We have progressed on all the projects to double our iron ore capacities and also increasing pig iron capacities by 375,000 metric tonnes (MT) . Regarding iron ore, in 2010-11, although we made satisfactory progress in logistics, mining and processing capacities, however we are awaiting certain statutory clearances. Expansion of the pig iron capacity is progressing well, for completion by Q3, 2011-12.
Sesa Goa remains committed to sustainable development, which focuses on maintaining a preeminent position in health, safety and environment practices, and in contributing to the development of communities where it operates. All our locations, are certified for ISO 9001, ISO 14001 and OHSAS 18001 except for SRL which is yet to be certified for OHSAS 18001.

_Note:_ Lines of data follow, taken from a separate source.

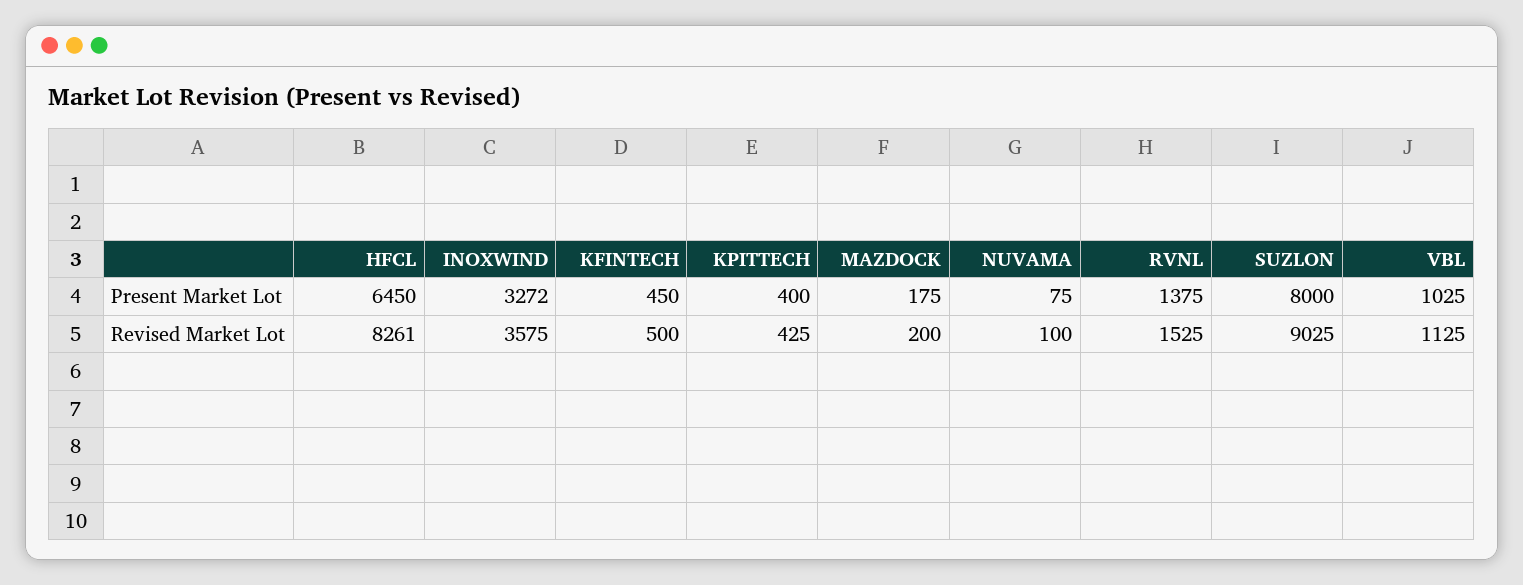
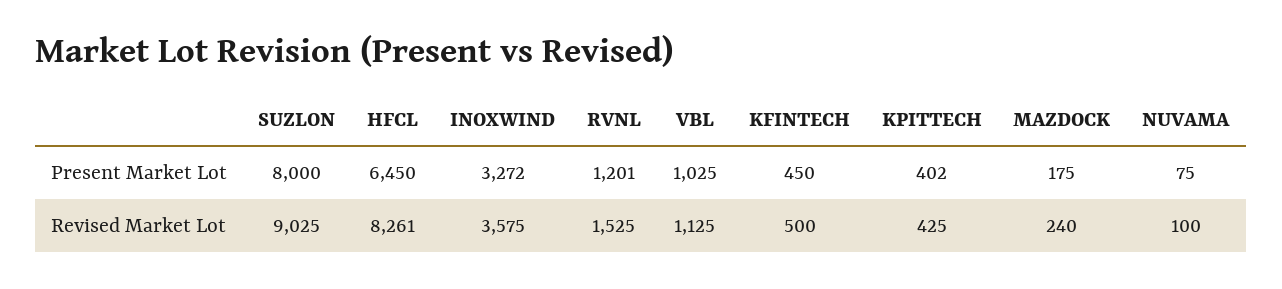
  {
    "HFCL": {
      "Present Market Lot": 6450,
      "Revised Market Lot": 8261
    },
    "INOXWIND": {
      "Present Market Lot": 3272,
      "Revised Market Lot": 3575
    },
    "KFINTECH": {
      "Present Market Lot": 450,
      "Revised Market Lot": 500
    },
    "KPITTECH": {
-     "Present Market Lot": 400,
+     "Present Market Lot": 402,
      "Revised Market Lot": 425
    },
    "MAZDOCK": {
      "Present Market Lot": 175,
-     "Revised Market Lot": 200
+     "Revised Market Lot": 240
    },
    "NUVAMA": {
      "Present Market Lot": 75,
      "Revised Market Lot": 100
    },
    "RVNL": {
-     "Present Market Lot": 1375,
+     "Present Market Lot": 1201,
      "Revised Market Lot": 1525
    },
    "SUZLON": {
      "Present Market Lot": 8000,
      "Revised Market Lot": 9025
    },
    "VBL": {
      "Present Market Lot": 1025,
      "Revised Market Lot": 1125
    }
  }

Health and safety always remained a priority for Sesa Goa. The Company continues to take a proactive role in providing the employees a safe working environment through responsibility, training, monitoring and implementing the best safety practices across all locations. In 2010-11, our Lost Time Injury Frequency Rate (LTIFR) reduced from 1.13 in 2009-10 to 0.86 per million hours worked in 2010-11.

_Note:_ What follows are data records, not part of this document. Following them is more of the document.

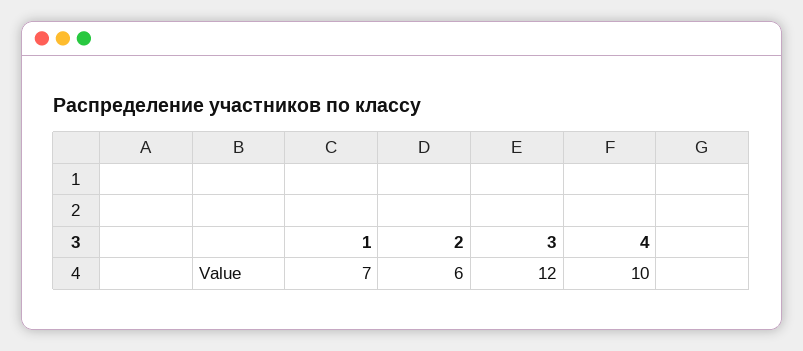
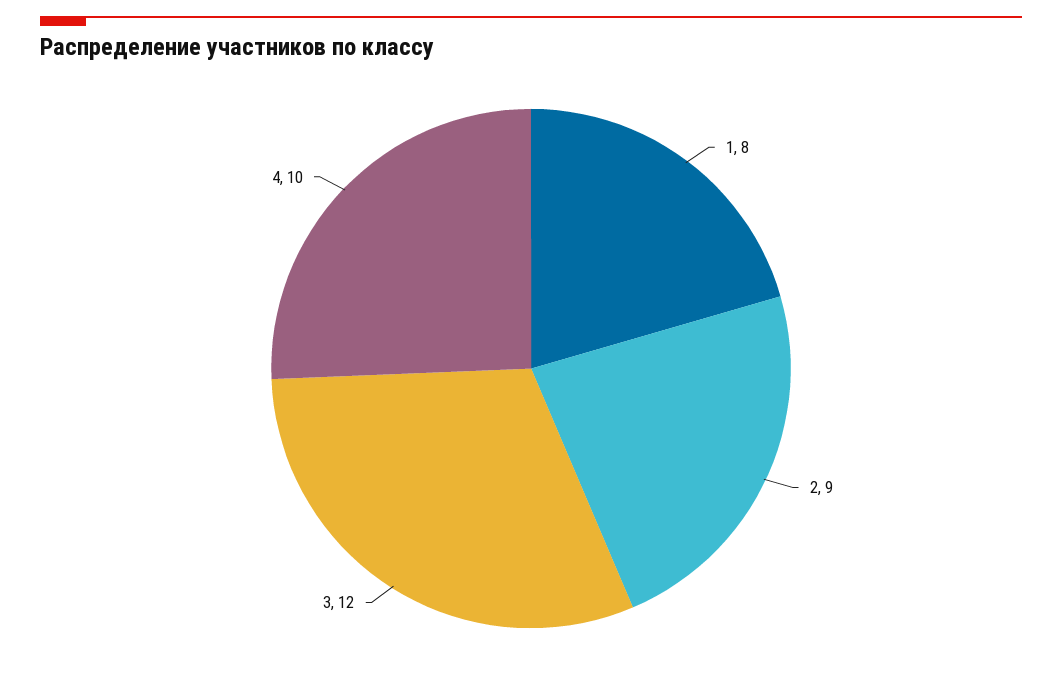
  {
-   "1": 7,
+   "1": 8,
-   "2": 6,
+   "2": 9,
    "3": 12,
    "4": 10
  }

I am also happy to report that the Met Coke Division (MCD) achieved zero lost time accidents for the last two consecutive years. 2010-11 also saw the Pig Iron Division (PID) achieve zero lost time accidents. Nevertheless, I must inform with deep regret of a fatality, which occurred at a jetty in Goa where a barge sailor lost his life in an accident. We have thoroughly investigated the causes, and put in the necessary safety measures.
The community development work through the Sesa Community Development Foundation, Mineral Foundation of Goa and specific need based initiatives continues to focus on social projects in line with our over-all sustainability objectives. More details on health, safety, environment and corporate social responsibility are given in the chapter on Management Discussion and Analysis.

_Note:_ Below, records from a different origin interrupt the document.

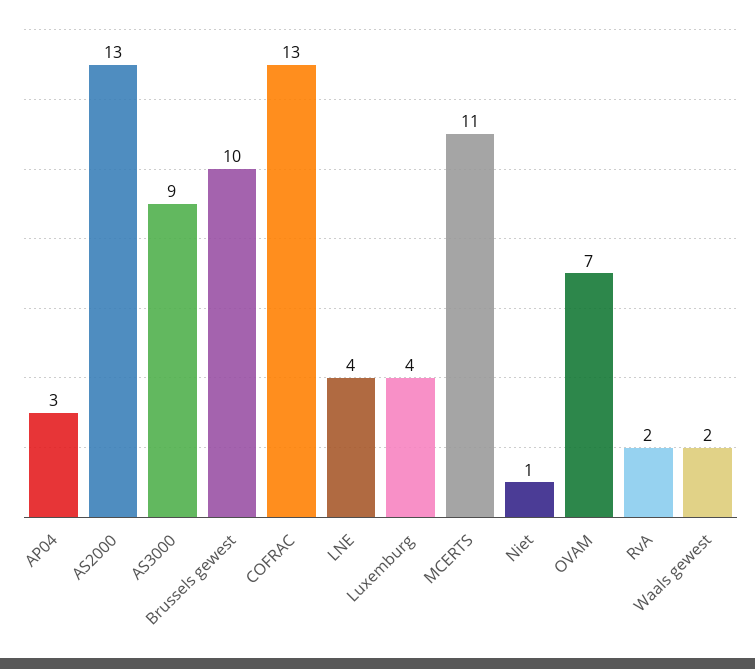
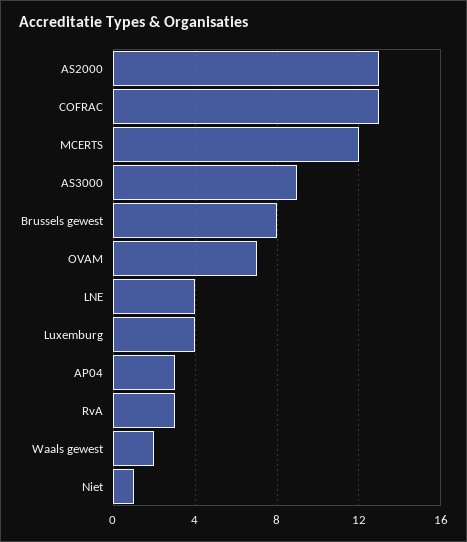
  {
    "AP04": 3,
    "AS2000": 13,
    "AS3000": 9,
-   "Brussels gewest": 10,
+   "Brussels gewest": 8,
    "COFRAC": 13,
    "LNE": 4,
    "Luxemburg": 4,
-   "MCERTS": 11,
+   "MCERTS": 12,
    "Niet": 1,
    "OVAM": 7,
-   "RvA": 2,
+   "RvA": 3,
    "Waals gewest": 2
  }

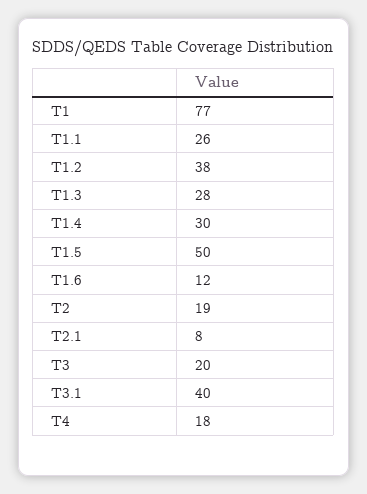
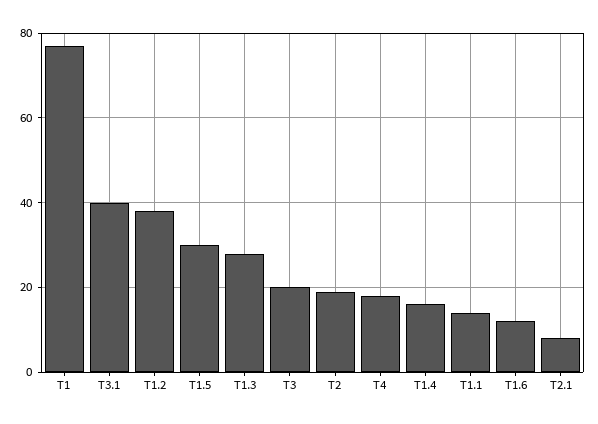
  {
    "T1": 77,
-   "T1.1": 26,
+   "T1.1": 15,
    "T1.2": 38,
    "T1.3": 28,
-   "T1.4": 30,
+   "T1.4": 15,
-   "T1.5": 50,
+   "T1.5": 30,
    "T1.6": 12,
    "T2": 19,
    "T2.1": 8,
    "T3": 20,
    "T3.1": 40,
    "T4": 18
  }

In 2010-11, Rs 2,571 crore was paid by your company in the form of various taxes, duties, levies, royalties, etc to Government of India and other Government agencies.
On the cost front, we expect royalty rates, railway & road freight and export duties to exert some pressure, while volumes could be challenged by uncertainties in policy decisions and hurdles in logistics. We remain cautiously optimistic of overcoming such obstacles.
You would recall that in 2009- 10, Sesa Goa was subjected to investigation by the Serious Fraud Investigation Office, Ministry of Corporate Affairs, New Delhi. The investigation is still in progess. Further update on this issue will be provided in due course.
I would like to take this opportunity to thank all our employees, employee unions, my colleagues at the executive team of Sesa, the Group Management and the Board of Directors for their unwavering support in helping us enhance our position as the India's leading iron ore company.
Thanks are also due to government departments & authorities, village panchayats, our solicitor & counsels, consultants, suppliers, contractors, various, port authorities and all other business associates.
We recently announced that our Chairman, Mr SD Kulkarni, has stepped down from the Board after serving the Company for 10 years. On behalf of the Board of Directors, I would like to take this opportunity to thank, Mr Kulkarni for his substantial contributions, and for guiding Sesa Goa to its pioneering position.
The Company has recently appointed Mr Jagdish P Singh and Mr Ashok Kini as Directors, subject to the approval of shareholders in the Company's ensuing annual general meeting. I welcome them on board and look forward to their support and guidance in taking Sesa Goa to new levels of success.
My thanks to our shareholders for reposing faith in our business. Let me say to them, We have the ability. We have the desire. And we have the belief that we can and will deliver our targets.